Task brief: Among the lines below, output only those between the line holding "Визитницы, кредитницы, ключницы мужские" and the line holding "疾病の早期発見・早期治療といった「２次予防」も健康", inclusive, exactly as written and with no pictures.

Data section:
════════════════
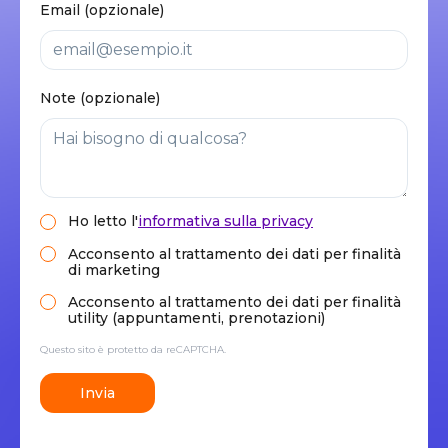
Email (opzionale)
Note (opzionale)
Ho letto
l'
informativa sulla privacy
Acconsento al trattamento dei dati per finalità
di marketing
Acconsento al trattamento dei dati per finalità
utility (appuntamenti, prenotazioni)
Questo sito è protetto da reCAPTCHA.
Invia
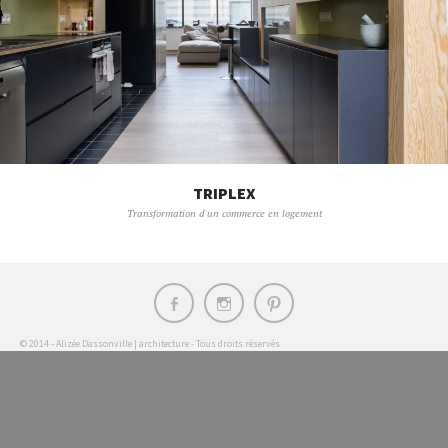
TRIPLEX
Transformation d'un commerce en logement
Élément
Élément
Élément
du
du
du
menu
menu
menu
© 2014 - Alizée Dassonville | architecture - Tous droits réservés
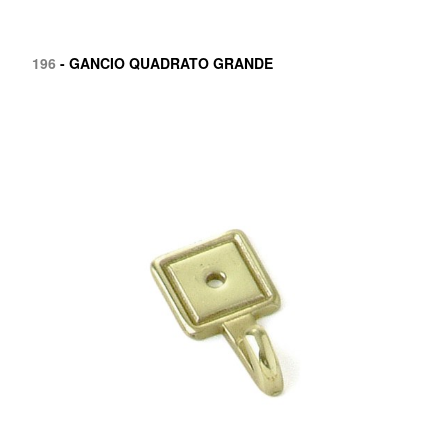
196
- GANCIO QUADRATO GRANDE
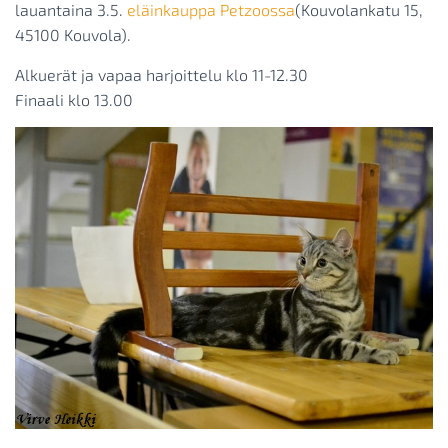
lauantaina 3.5.
eläinkauppa Petzoossa
(Kouvolankatu 15,
45100 Kouvola).
Alkuerät ja vapaa harjoittelu klo 11-12.30
Finaali klo 13.00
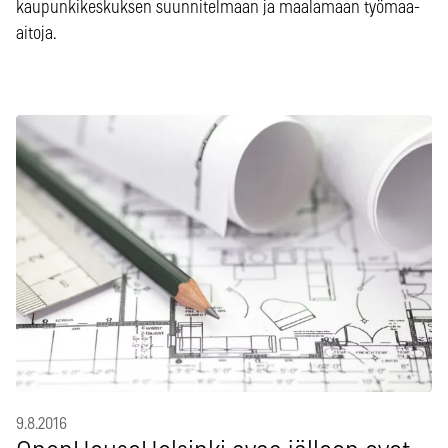
kaupunkikeskuksen suunnitelmaan ja maalamaan työmaa-
aitoja.
9.8.2016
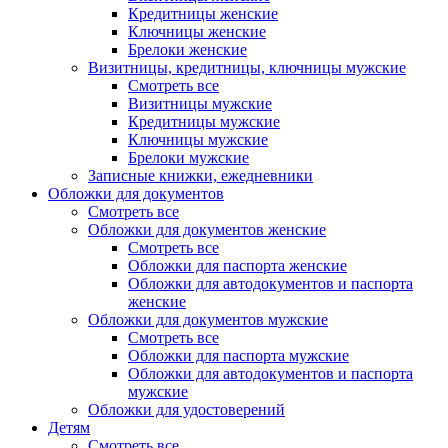
Кредитницы женские
Ключницы женские
Брелоки женские
Визитницы, кредитницы, ключницы мужские
Смотреть все
Визитницы мужские
Кредитницы мужские
Ключницы мужские
Брелоки мужские
Записные книжки, ежедневники
Обложки для документов
Смотреть все
Обложки для документов женские
Смотреть все
Обложки для паспорта женские
Обложки для автодокументов и паспорта
женские
Обложки для документов мужские
Смотреть все
Обложки для паспорта мужские
Обложки для автодокументов и паспорта
мужские
Обложки для удостоверений
Детям
Смотреть все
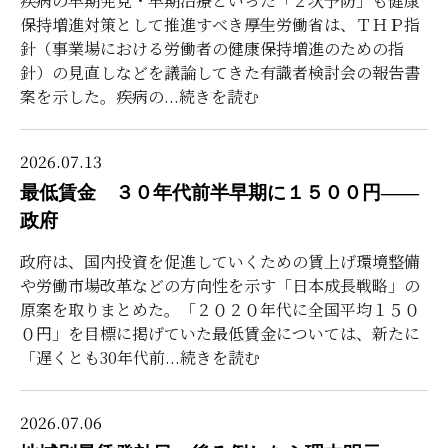
疾病の早期発見・早期治療といった「２次予防」も健康
保持増進対策として推進すべき――厚生労働省は、ＴＨＰ指
針（事業場における労働者の健康保持増進のための指
針）の見直しなどを議論してきた有識者検討会の報告書
案を示した。疾病の
...続きを読む
2026.07.13
最低賃金 ３０年代前半早期に１５００円――
政府
政府は、国内投資を促進していくための賃上げ環境整備
や労働市場改革などの方向性を示す「日本成長戦略」の
原案を取りまとめた。「２０２０年代に全国平均１５０
０円」を目標に掲げていた最低賃金については、新たに
「遅くとも30年代前
...続きを読む
2026.07.06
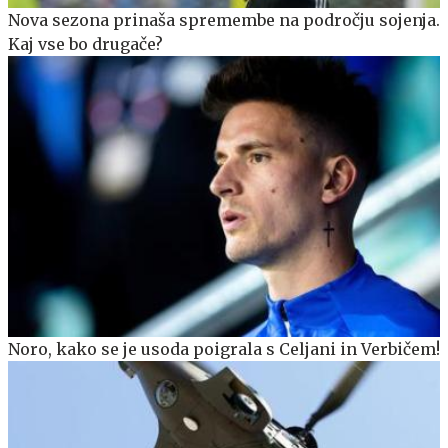
Nova sezona prinaša spremembe na področju sojenja.
Kaj vse bo drugače?
Noro, kako se je usoda poigrala s Celjani in Verbičem!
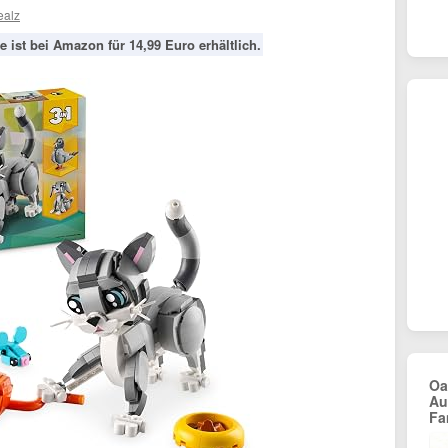
ealz
 ist bei Amazon für 14,99 Euro erhältlich.
Oa
Au
Fa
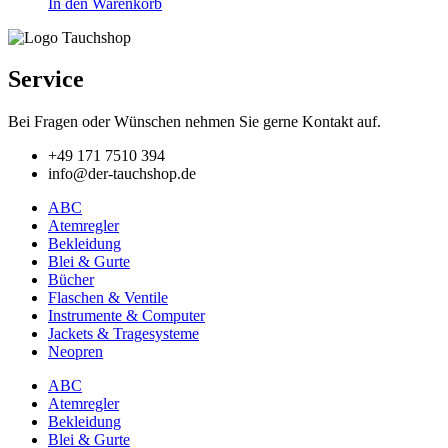
In den Warenkorb
Service
Bei Fragen oder Wünschen nehmen Sie gerne Kontakt auf.
+49 171 7510 394
info@der-tauchshop.de
ABC
Atemregler
Bekleidung
Blei & Gurte
Bücher
Flaschen & Ventile
Instrumente & Computer
Jackets & Tragesysteme
Neopren
ABC
Atemregler
Bekleidung
Blei & Gurte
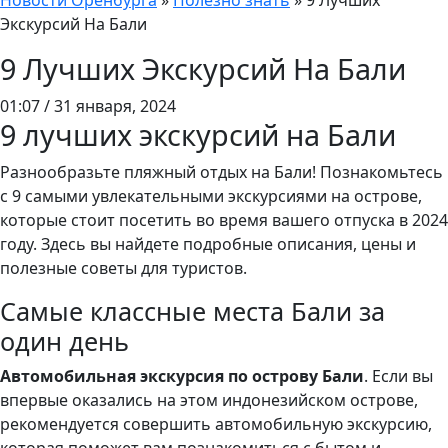
Новости Оренбурга
»
Полезно знать
»
9 Лучших
Экскурсий На Бали
9 Лучших Экскурсий На Бали
01:07 / 31 января, 2024
9 лучших экскурсий на Бали
Разнообразьте пляжный отдых на Бали! Познакомьтесь
с 9 самыми увлекательными экскурсиями на острове,
которые стоит посетить во время вашего отпуска в 2024
году. Здесь вы найдете подробные описания, цены и
полезные советы для туристов.
Самые классные места Бали за
один день
Автомобильная экскурсия по острову Бали
. Если вы
впервые оказались на этом индонезийском острове,
рекомендуется совершить автомобильную экскурсию,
════════════════
Response:
Визитницы, кредитницы, ключницы мужские
Смотреть все
Визитницы мужские
Кредитницы мужские
Ключницы мужские
Брелоки мужские
Записные книжки, ежедневники
Обложки для документов
Смотреть все
Обложки для документов женские
Смотреть все
Обложки для паспорта женские
Обложки для автодокументов и паспорта
женские
Обложки для документов мужские
Смотреть все
Обложки для паспорта мужские
Обложки для автодокументов и паспорта
мужские
Обложки для удостоверений
Детям
Смотреть все
疾病の早期発見・早期治療といった「２次予防」も健康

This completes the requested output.